Punk n' roll / Power-pop (FRA)
2005 / Dirty Witch Records
Temps Total : 44'07

1. Introducion 2. 1933 3. Democratie For Dinner
4. Not Breathing 5. Kid-o-Matic 6. New Orleans
7. Dance Hall Ripper 8. Over and Over and Out 9. Green Host
10. Pathetic 11. Pull me Over 12. Introducion Tam Bien
13. The Getaway

Il est assez désagréable de voir les avis des chroniqueurs et journalistes converger à ce point sur un album. Pour la peine on a envie de prendre leur contre-pied et de chercher tous les défauts de ladite galette. Seulement voilà, Stunts Fights and Mariachies est une bombe absolue et personne de normalement constituer pourra dire le contraire. Tant de références, gimmicks et inspirations diverses regroupées en trois quart d’heure de rock n’ roll, on avait pas vu ça depuis longtemps. La première écoute a tendance à déboussoler et donne une image assez bordélique de l’album. Puis, ce bordel se transforme en richesse. Enregistré au studio NSR par Laurent Nafissi, Stunts Fights and Mariachies ne pêche ni par un manque de gros son, ni par un manque d’imagination. Et alors qu’on avait quitté The Pookies en 2002 avec le EP Dirty Flowers qui faisait la part belle au punk mélo, le trio débarque avec un album rock aussi riche que solide.

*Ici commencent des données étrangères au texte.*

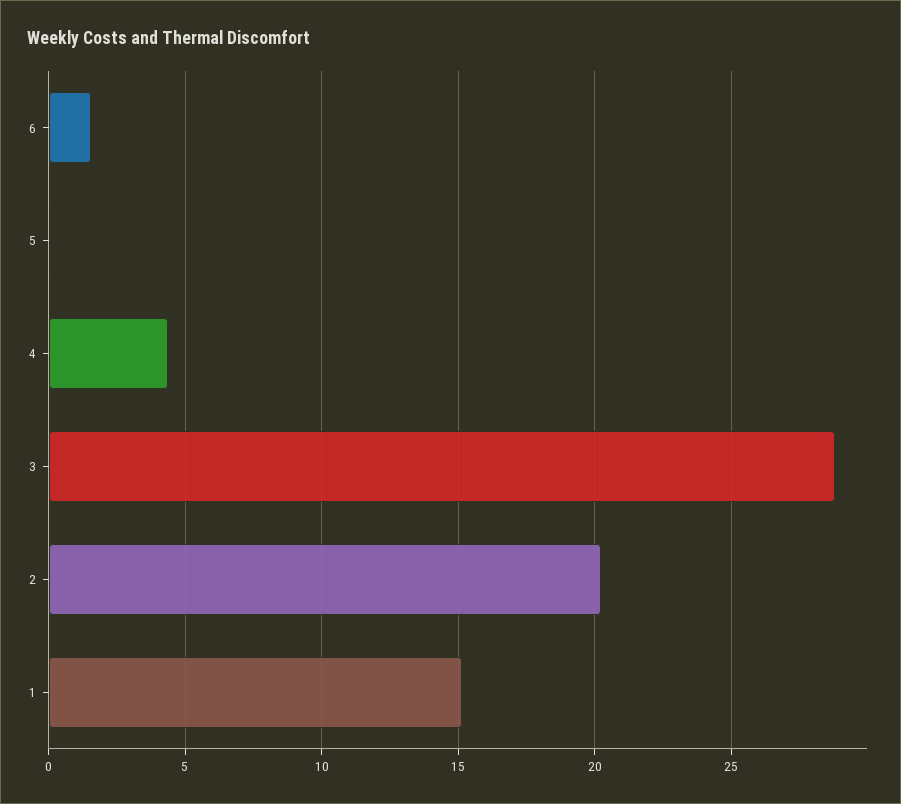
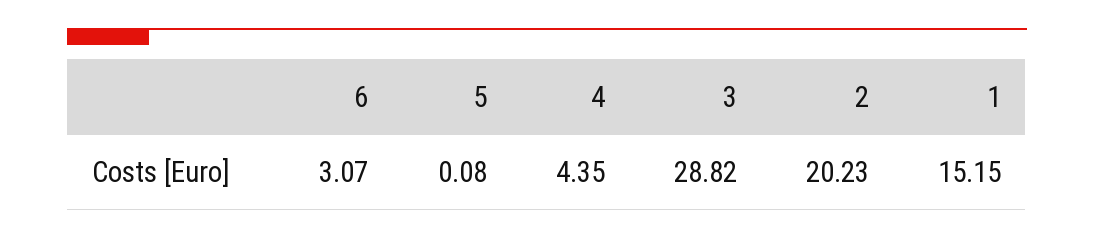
6: 1.5 -> 3.07

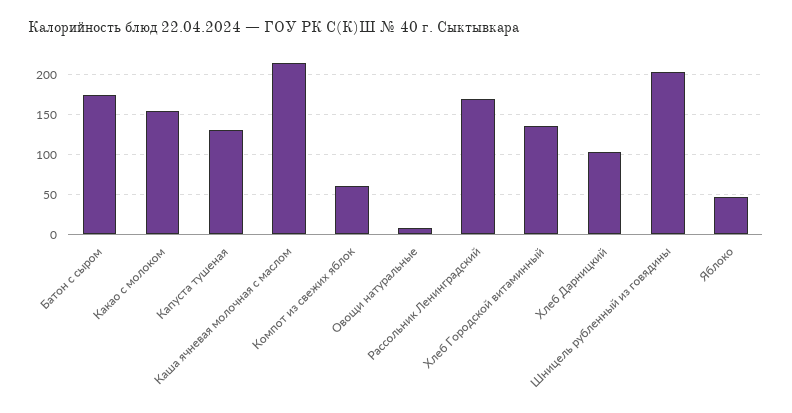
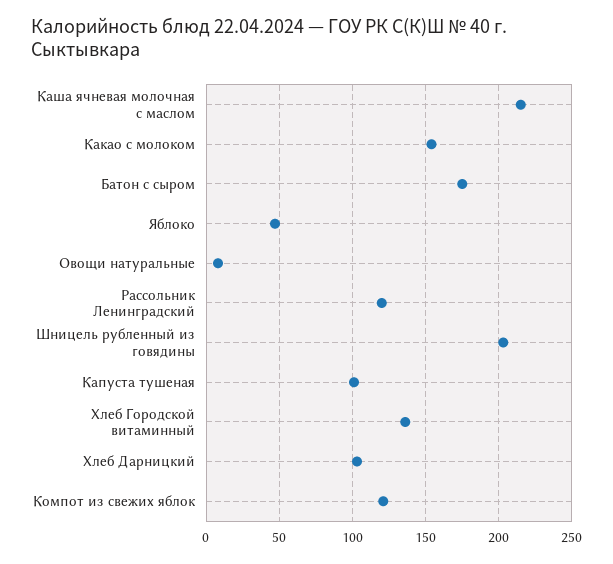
Капуста тушеная: 130 -> 100
Компот из свежих яблок: 60 -> 120
Рассольник Ленинградский: 170 -> 120

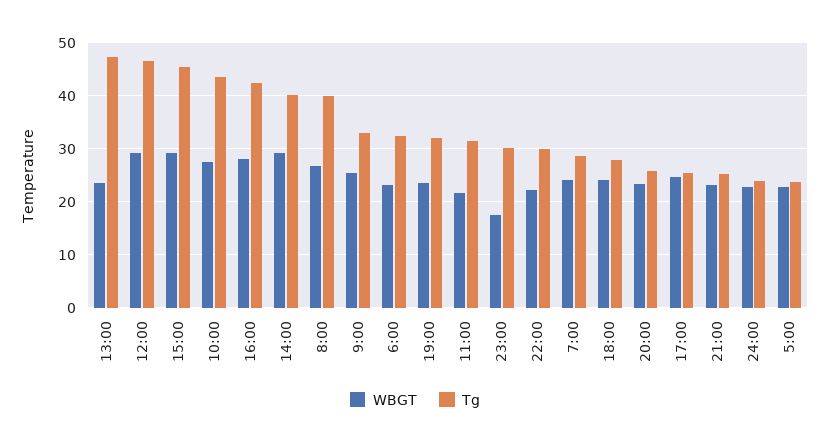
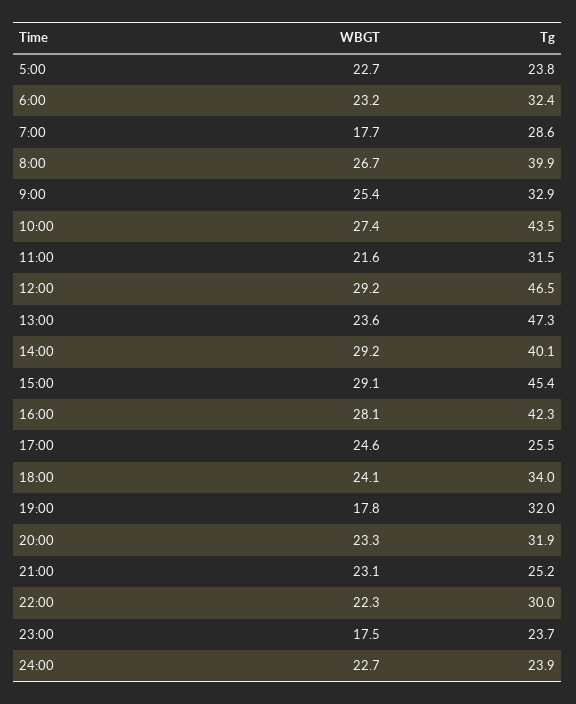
WBGT, 19:00: 24 -> 17.8
Tg, 23:00: 30 -> 23.7
WBGT, 7:00: 24 -> 17.7
Tg, 18:00: 28 -> 34
Tg, 20:00: 26 -> 31.9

Le rock n’ roll de "1933" nous met directement dans l’ambiance : 1’30 de high-energy rock n’ roll qui m’ont immédiatement fait penser au récent EP des grenoblois de Firecrackers. Puis l’album se nuance. The Pookies sait se faire power-pop sur les superbes "Kid-o-Matic", "Over and Over and Out" ou "Pathetic" (avec au chant, Olivier de Dead Pop Club) ; concurrence volontiers Flying Donuts sur son terrain emo-punk n’ roll ("Democratie For Dinner", "New Orleans", "Green Host") ; et n’oublie pas son héritage punk-rock sur "Dancehall Ripper" (featuring le frangin du chanteur-bassiste Mr Follain, qui n ‘est autre que Ed de Uncommonmenfrommars) ou "Pull me Over" et ses faux airs de Samiam. Ouvertement influencé par les Foo Fighters et Hot Water Music, The Pookies pourraient tout aussi bien l’être par Favez, Fugazi ou Leatherface.

Après écoute, la voix modulable de Mr Follain reste ancrée encore longtemps dans la mémoire. Signe que le trio ardéchois a placé la barre très haut sur ce premier album et peus se targuer d’avoir sorti le disque que l’indé français attendait cette année. Un peu comme le Grinding to Dust... de Second Rate ou le Autopilot Off de Dead Pop Club en leur temps. Le vrai amateur de rock n’y résistera pas.